6. horizontal scalability
The remarkable advantage of embodiments of the invention as described above is add or remove server to increase or to reduce the ability of its whole capacity from cluster.For example, cluster can be managed by all websites of a mobile server, so as for example in the situation that before upgrading or off-line procedure the managed reproduction process of migrate application by its upgrading or make its off-line.What should expect is, by making leader's server for applying make the decision about new main equipment based on sending binary value with the current main equipment message that to converge at about whom will be the global state common recognition of best main equipment, this can be by cluster independently management substantially.Thereby if the generation that removes of new server or server detected, leader's server can independently be born the task of specifying new main equipment in the context of the new cluster (it can comprise more or less server now) forming so.Be in this context, existing cluster can be the cluster of a server, at additional server, can be added in the meaning in this cluster.

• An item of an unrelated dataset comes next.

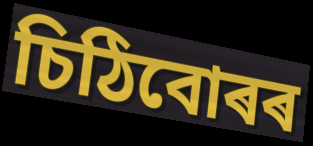
চিঠিবোৰৰ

In described mechanism, support that the useful especially point of this point is the action of avoiding too early-for cluster and the server of Yan Weixin is only just done anything after they have received about the insufficient information of whole system, to make suitable decision.Load balancing contributes to allow new server to make load move to them, because when having added new server (before they support any file system), overall situation average load level reduces, and the decision that some in load is moved to new server can independently be realized.
Embodiments of the invention as described above solve redundancy issue in the following manner:
The change of application state is copied to asynchronously to other server of the configurable number in system.In the configurable number of seconds of change that detects application data, take the time point snapshot of the data of each application, and the difference between these snapshots is replicated between server.This allows the system that is applied in to detect in the situation of fault of assembly, server, the network equipment or even whole data center automatically to recover from data copy very recently.Due to the dependence not existing shared storage, therefore without quota, fence or STONITH, arrange.
Embodiments of the invention as described above solve load balance problem in the following manner:
By the caused load of application, by systematic survey and use, in distributed decision making process, with initiation, be applied in the seamless real-time migration between server continuously.For example,, if the positive hosts applications { 1,2 of server A, positive hosts applications { 4,5, the 6} of 3} and server B, and application 1 and 2 the two all experience the spike in load, and all the other are silent (quiescent), system can elect real-time migration 2 to arrive server B for configuration A → { 1, the 3} of balance, B → { 2,4,5,6}.
In embodiment as described above, " seamless " real-time migration is a kind of migration wherein all completing before final snapshot is taken and copy to new main equipment by all modifications aloft request of application being occurred in the file system of the application on old main equipment, make when file system is installed on new main equipment, never application code or client can be differentiated real-time migration has occurred, and there is no loss of data.